[Extracted page text data]
***

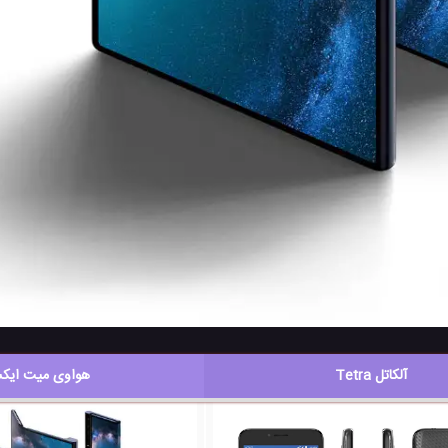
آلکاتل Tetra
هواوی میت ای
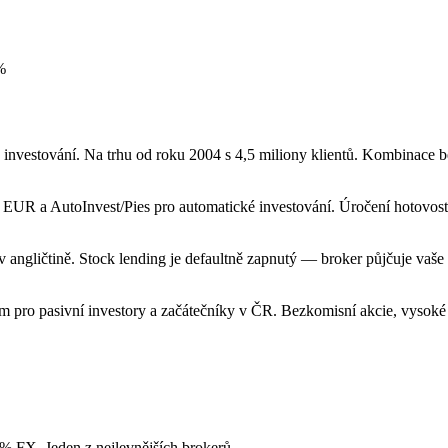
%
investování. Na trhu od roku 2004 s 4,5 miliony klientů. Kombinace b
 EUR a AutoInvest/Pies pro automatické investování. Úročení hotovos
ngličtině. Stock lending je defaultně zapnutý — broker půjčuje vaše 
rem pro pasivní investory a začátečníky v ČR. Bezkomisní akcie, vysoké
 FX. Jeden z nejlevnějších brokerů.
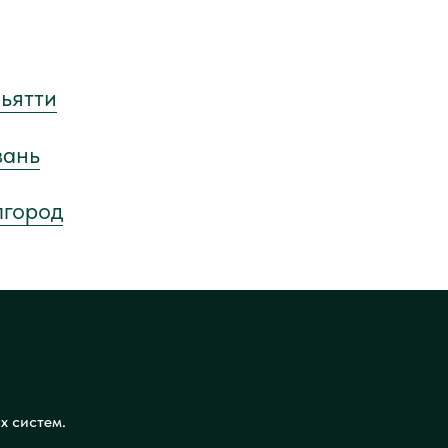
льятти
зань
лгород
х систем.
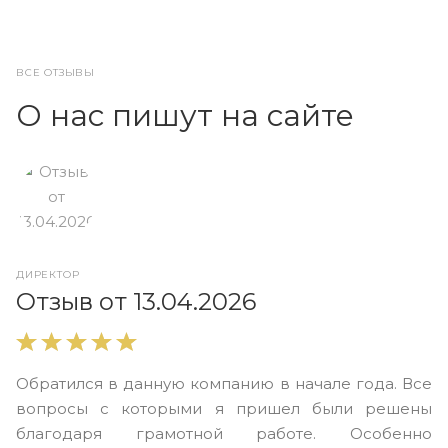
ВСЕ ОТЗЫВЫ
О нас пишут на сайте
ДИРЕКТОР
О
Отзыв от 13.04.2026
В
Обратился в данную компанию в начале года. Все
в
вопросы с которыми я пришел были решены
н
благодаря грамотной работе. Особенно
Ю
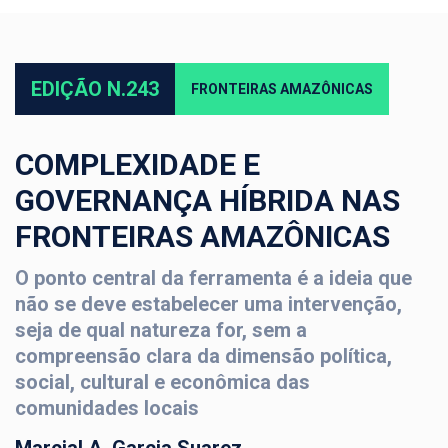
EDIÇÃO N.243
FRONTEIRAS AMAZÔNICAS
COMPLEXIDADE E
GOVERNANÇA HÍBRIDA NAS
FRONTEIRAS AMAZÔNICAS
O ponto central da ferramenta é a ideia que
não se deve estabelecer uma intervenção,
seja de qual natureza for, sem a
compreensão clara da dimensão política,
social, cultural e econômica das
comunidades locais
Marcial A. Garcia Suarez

***

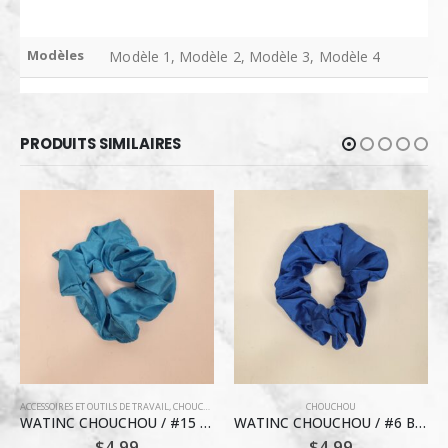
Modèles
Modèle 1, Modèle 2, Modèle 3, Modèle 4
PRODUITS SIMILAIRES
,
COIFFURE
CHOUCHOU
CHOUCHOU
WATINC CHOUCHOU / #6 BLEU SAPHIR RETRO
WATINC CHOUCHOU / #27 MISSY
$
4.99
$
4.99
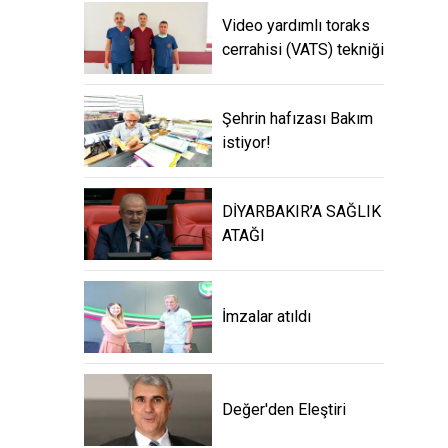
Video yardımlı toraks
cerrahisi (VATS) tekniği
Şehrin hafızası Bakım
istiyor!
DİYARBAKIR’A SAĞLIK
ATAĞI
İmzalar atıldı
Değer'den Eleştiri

***

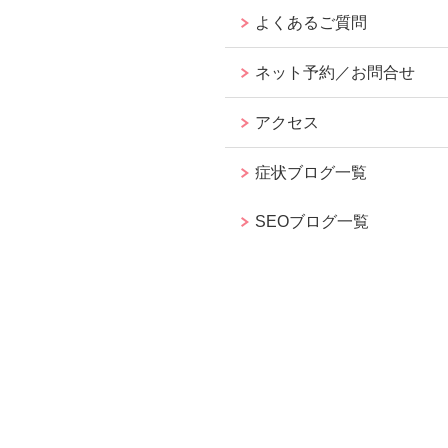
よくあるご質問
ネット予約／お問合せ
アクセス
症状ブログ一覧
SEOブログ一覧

***

Exercise for the records above: copy only the lines from the one with "ngličtině. Stock lending" to the one with "Marcial A. Garcia Suarez", both ends kept, and drop the pictures.

Exercise answer:
ngličtině. Stock lending je defaultně zapnutý — broker půjčuje vaše 
rem pro pasivní investory a začátečníky v ČR. Bezkomisní akcie, vysoké
 FX. Jeden z nejlevnějších brokerů.
льятти
зань
лгород
х систем.
ВСЕ ОТЗЫВЫ
О нас пишут на сайте
ДИРЕКТОР
О
Отзыв от 13.04.2026
В
Обратился в данную компанию в начале года. Все
в
вопросы с которыми я пришел были решены
н
благодаря грамотной работе. Особенно
Ю
EDIÇÃO N.243
FRONTEIRAS AMAZÔNICAS
COMPLEXIDADE E
GOVERNANÇA HÍBRIDA NAS
FRONTEIRAS AMAZÔNICAS
O ponto central da ferramenta é a ideia que
não se deve estabelecer uma intervenção,
seja de qual natureza for, sem a
compreensão clara da dimensão política,
social, cultural e econômica das
comunidades locais
Marcial A. Garcia Suarez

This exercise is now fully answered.